In the case of intelligence, there is plenty of "randomness." And in the case of evolution, there is plenty of..well, something beyond randomness.


Just tacking on a few more things about our "original equipment":

(1) built with "unskilled" labor (2) uses commonly-available materials and energy sources (3) integrated self-defense systems against hostile nanotechnology (4) automatic repair system, automatically reconfigures to adapt to certain load profiles (5) some not-yet-matched strength-vs-weight profiles (6) self-lubricating (7) serviceable "in place"


Either part tends to fail after about 40 years of use though. Evolution is a harsh mistress.

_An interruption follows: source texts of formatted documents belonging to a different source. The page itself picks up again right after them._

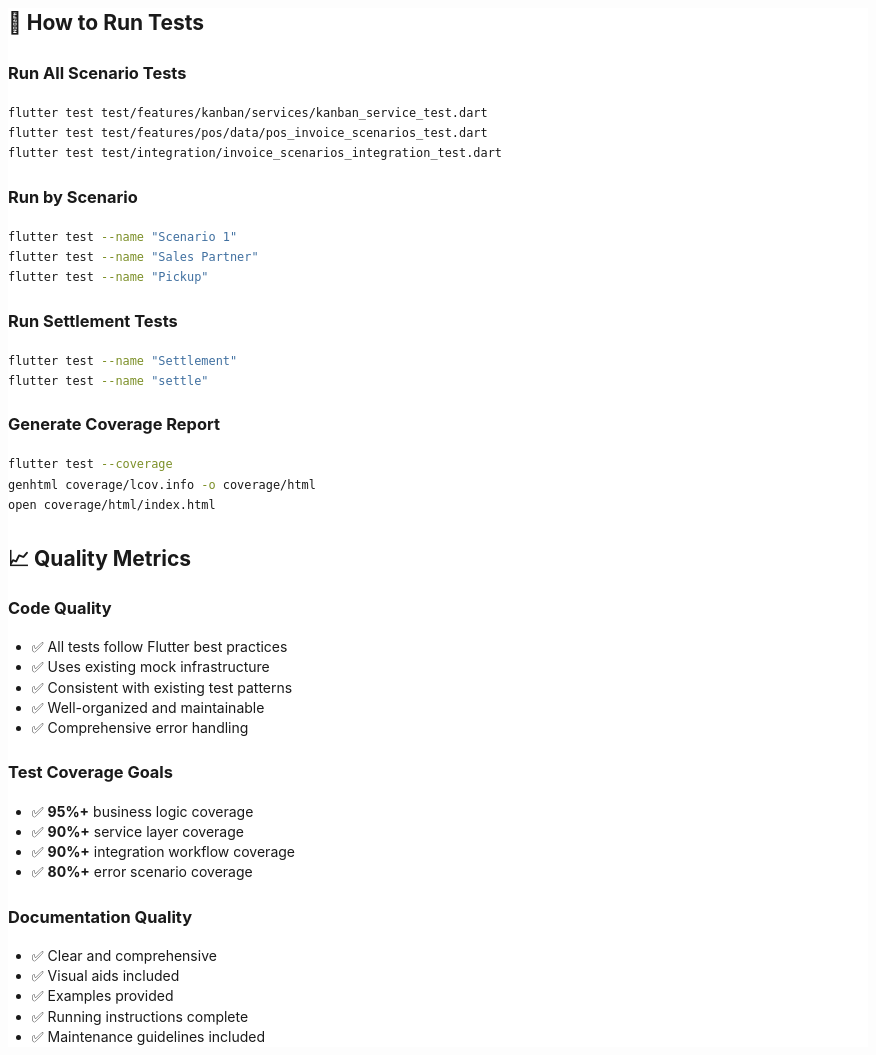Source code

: ## 🚀 How to Run Tests

### Run All Scenario Tests
```bash
flutter test test/features/kanban/services/kanban_service_test.dart
flutter test test/features/pos/data/pos_invoice_scenarios_test.dart
flutter test test/integration/invoice_scenarios_integration_test.dart
```

### Run by Scenario
```bash
flutter test --name "Scenario 1"
flutter test --name "Sales Partner"
flutter test --name "Pickup"
```

### Run Settlement Tests
```bash
flutter test --name "Settlement"
flutter test --name "settle"
```

### Generate Coverage Report
```bash
flutter test --coverage
genhtml coverage/lcov.info -o coverage/html
open coverage/html/index.html
```

## 📈 Quality Metrics

### Code Quality
- ✅ All tests follow Flutter best practices
- ✅ Uses existing mock infrastructure
- ✅ Consistent with existing test patterns
- ✅ Well-organized and maintainable
- ✅ Comprehensive error handling

### Test Coverage Goals
- ✅ **95%+** business logic coverage
- ✅ **90%+** service layer coverage
- ✅ **90%+** integration workflow coverage
- ✅ **80%+** error scenario coverage

### Documentation Quality
- ✅ Clear and comprehensive
- ✅ Visual aids included
- ✅ Examples provided
- ✅ Running instructions complete
- ✅ Maintenance guidelines included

Replacements are very costly and hard.


We're copying useful features while avoiding copying the bad parts. This robot's not going to get cancer or die of old age, and we can replace its limbs with a screwdriver.


> We're copying useful features while avoiding copying the bad parts. This robot's not going to get cancer or die of old age, and we can replace its limbs with a screwdriver.

Well, it won't get cancer, but the memory will suffer bitflips over time and tin whiskers will eventually cause shorts. It will also stop working at some point, like all machinery.

Not really disputing that this is impressive. But mechanical systems just have different longetivity problems than biological ones.


Tin whiskers are largely a solved problem. Conformal coatings or just plain plating prevents them from growing: http://www.ipc.org/feature-article.aspx?aid=Effective-Tin-Wh...


"The chemical or physical inventor is always a Prometheus. There is no great invention, from fire to flying, which has not been hailed as an insult to some god. But if every physical and chemical invention is a blasphemy, every biological invention is a perversion. There is hardly one which, on first being brought to the notice of an observer from any nation which had not previously heard of their existence, would not appear to him as indecent and unnatural."

- j.b.s haldane 1924 - https://en.wikipedia.org/wiki/Daedalus;_or,_Science_and_the_...


not everything in nature is very smart, like vestibular system in the inner ear, so easy to temper with. Actually human can make far more cool things than that.


Nature has had a lot longer than we have. And its first few years weren't that impressive either.


Being as it's early in the morning and I'm still blurry-eyed, I thought the headline read 'Robot Can Do More Push-Ups Because It Swears.' Now that would have been an interesting article to have read!


Those are some really crummy push ups. Get your chest down to the floor, Private!



I wonder how effective the micro-porous aluminum is at transferring heat from a cooling fluid to a heat sink. That might be useful even in active, non-evaporative cooling systems.


There's a lot of (unfortunately) classified knowledge in this area. For example the SR-71 used its fuel as a coolant -- they had a lot of crazy thermal problems (that they worked out on slide rules!)


Exactly, they don't provide measurements and comparisons, for example I'd love to know the temperature spike of the motors when it's cooled and when it's not (e.g. when they have to programmatically stop it because it risks overheating). Active motors still work at ~ 100°℃, can't they?


Isn't heat transfer very closely tied to surface area (among other things)?


That's my thinking - so this should have crazy surface area.

You could make some really awesome aluminum parts. Create a dense exterior with some interior "strut" infill structure and a very porous fill and put plumbing fixtures on the ends. Super strong, lightweight parts that you can cool at crazy rates. I wonder if this would work for aerospace? IIRC cooling the components exposed to exhaust can be a big limitation.


Oh man, keeping the flow laminar over all those transfer surfaces, and of course increasing the work because of the obstructions to flow...so many fun engineering problems!!


Rocket engines have been probing these kind of technologies for decades, and it's been proposed for re-entry vehicles too. Called transpiration cooling. Only more recently, with additive manufacturing, it's become a lot cheaper to integrate into the structures. I haven't read of anyone actually using it.


As soon as I saw the robot's face mask I knew it was going to be Japan.